É antes de tudo um filme de apartamento (Fonte: Reprodução/Divulgação)
As paixões e a sordidez humana
Transpor para o cinema uma peça de teatro é o novo desafio de
Polanski, que produz de forma incessante mesmo convivendo com a velhice e
os problemas com a justiça dos EUA. Ele se juntou à francesa Yasmina
Reza para adaptar o roteiro de Carnage a partir da peça da autora. É
antes de tudo um filme de apartamento, evocando uma certa claustrofobia
que lembra o clássico de Hitchcock, Festim Diabólico.
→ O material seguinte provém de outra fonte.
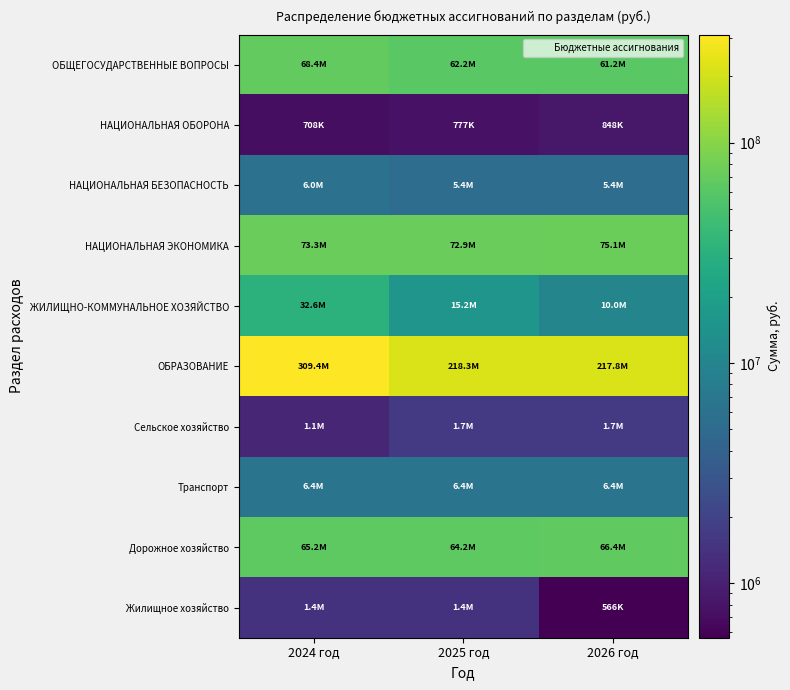

Which series has the largest range (max minus min)?

ОБРАЗОВАНИЕ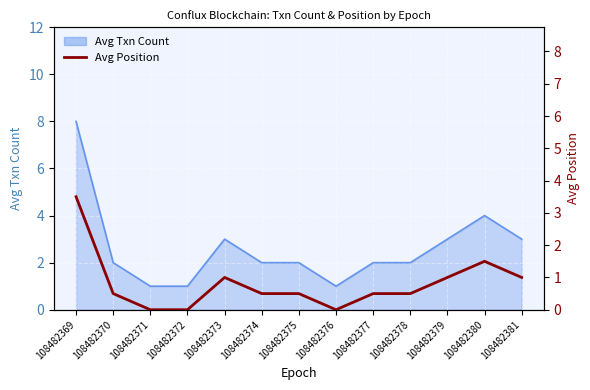

Count the number of categories in the chart.

13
Mais do que isso, lembra também a trilogia do apartamento, do próprio
Polanski, dos filmes Repulsa ao Sexo, O Bebê de Rosimary e O Inquilino.
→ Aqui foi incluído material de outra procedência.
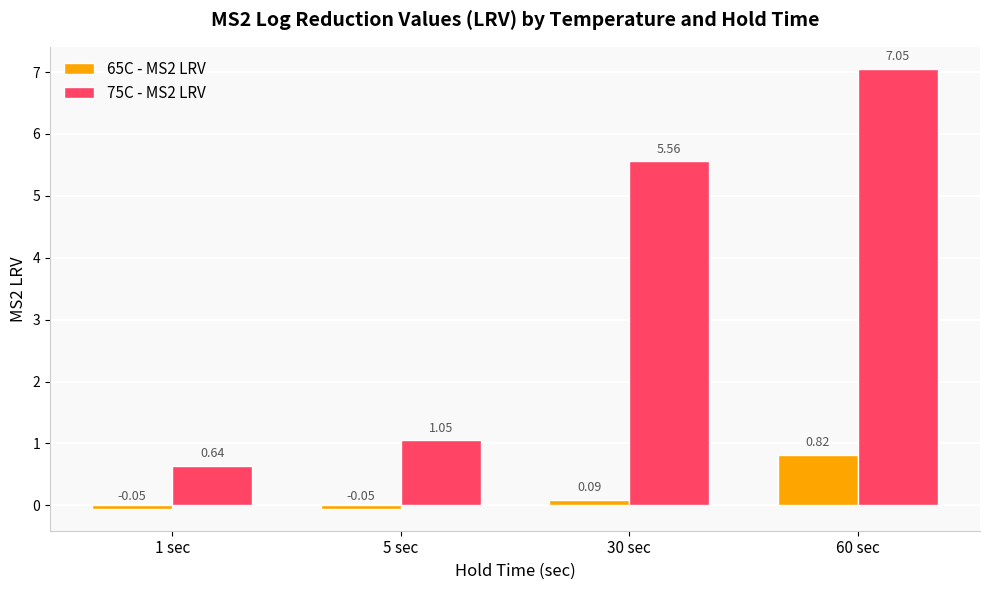

Which series changed the most between 5 sec and 60 sec?

75C - MS2 LRV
Só que agora, ao invés de se concentrar no desenvolvimento de um clima
de suspense e terror psicológico, a trama busca desvendar um pouco da
natureza humana, se é que ela realmente existe.
Na primeira cena do filme vemos uma turma de garotos em um parque de
Nova York. O plano geral do parque, com os meninos ao longe, revela uma
briga, onde um dos garotos pega um galho de árvore e acerta a cabeça do
outro. Esta é a ação catalisadora da trama: a seguir, já no apartamento
dos pais do menino agredido, vemos um outro casal, os pais do agressor.
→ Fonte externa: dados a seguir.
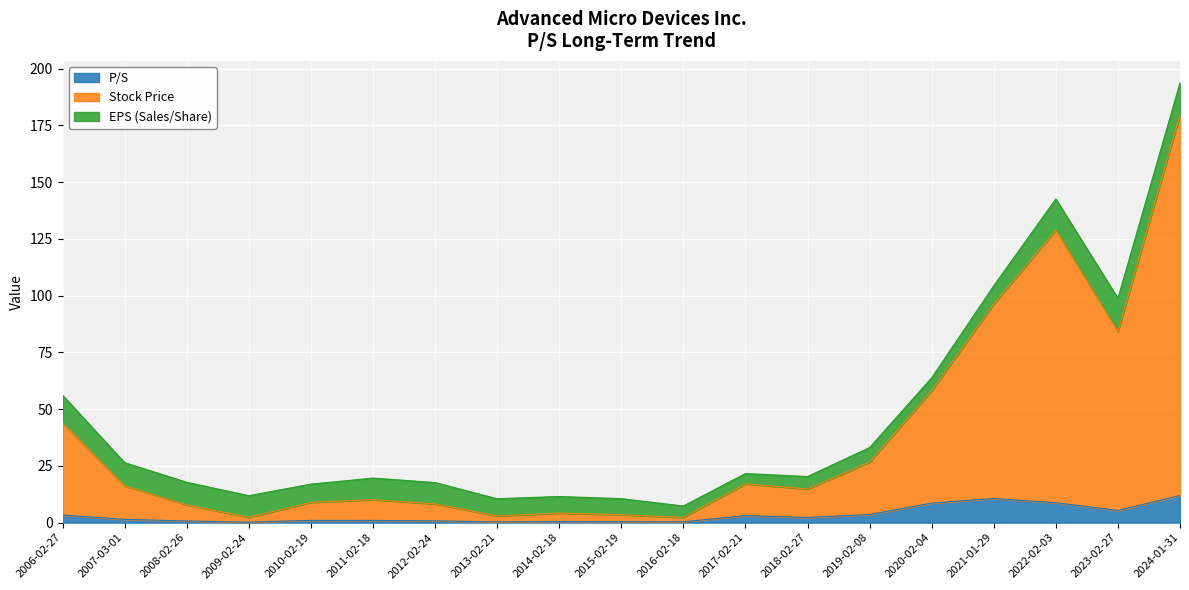

True or false: P/S and Stock Price intersect in this chart.

False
Eles tentam contemporizar e resolver a questão da forma mais polida
possível — o que não acontece.
Muito pelo contrário, a situação vai evoluindo no sentido de uma
conflito cada vez mais violento, onde as pessoas vão revelando suas
fraquezas e paixões, em uma dinâmica de poder que vai se alterando aos
poucos. Não é somente um casal que detesta o outro, apesar de se
conhecerem há tão pouco tempo, mas eles também se odeiam entre si. A
cada momento as relações de poder vão mudando: alguém fica na berlinda e
é atacado pelos outros, ou ataca; homem e mulher de casais diferentes
podem se unir contra alguém, e assim por diante.
Essa situação que reúne um advogado das indústrias farmacêuticas, uma
corretora de investimentos, o dono de uma loja de material de
construção, e uma escritora especialista em África, lembra aqueles
enigmas que põe em um abrigo, após algum cataclisma apocalíptico, as
últimas pessoas que restaram na Terra. Para sobreviver, elas precisam
sacrificar alguém. Lembra também o capítulo XIII do Leviatã, de Thomas
Hobbes, publicado em 1651, em meio às guerras religiosas na Europa. Ele
descreve o que Hobbes chama de Estado de Natureza:
Torna-se manifesto que, durante o tempo em que os homens vivem sem um
poder comum capaz de mantê-los a todos em respeito, eles se encontram
naquela condição a que se chama guerra. Uma guerra que é de todos os
homens contra todos os homens. (…) Tudo aquilo, portanto, que é válido
para um tempo de guerra, em que todo homem é inimigo de todo homem,
também é válido para o tempo durante o qual os homens vivem sem outra
segurança senão a que lhes pode ser oferecida por sua própria força e
sua própria invenção. Em tal situação não há lugar para a indústria e
todas as demais atividades produtivas do homem, pois seu fruto é
incerto. Não há sociedade. E o que é pior do que tudo, há um constante
temor e perigo de morte violenta. A vida do homem é solitária, pobre,
sórdida, embrutecida e curta. Da guerra de todos contra todos também
isto é conseqüência: que nada pode ser injusto. As noções do bem e do
mal, de justiça e injustiça, não podem ter lugar aí.
Esta visão de uma condição primitiva da humanidade, sem lei, onde as
paixões sem limites instauram um clima de terror, amparado por uma
natureza humana sórdida, teve ao longo do tempo diversas versões. Ela se
encontra alicerçada pelo senso comum, em vários discursos literários e
cinematográficos. Alimentou também uma série de teorias sociais, que
possuem muita força nos dias de hoje.
Por detrás do verniz da civilização e da educação, existe uma
natureza bárbara: é isso que nos revela o filme de Polanski e a peça de
Yasmina Reza, especialista em tramar conflitos através de uma estética
naturalista. Quando o advogado revela que acredita somente no Deus da
Carnificina, aquele que permite que os homens se dilacerem entre si, ele
revela a natureza da trama. A estória coloca a escritora, preocupada
com os povos oprimidos na África, como uma idealista fora de moda. Hoje
em dia, agir pelo bem comum e se preocupar com os outros é cafona.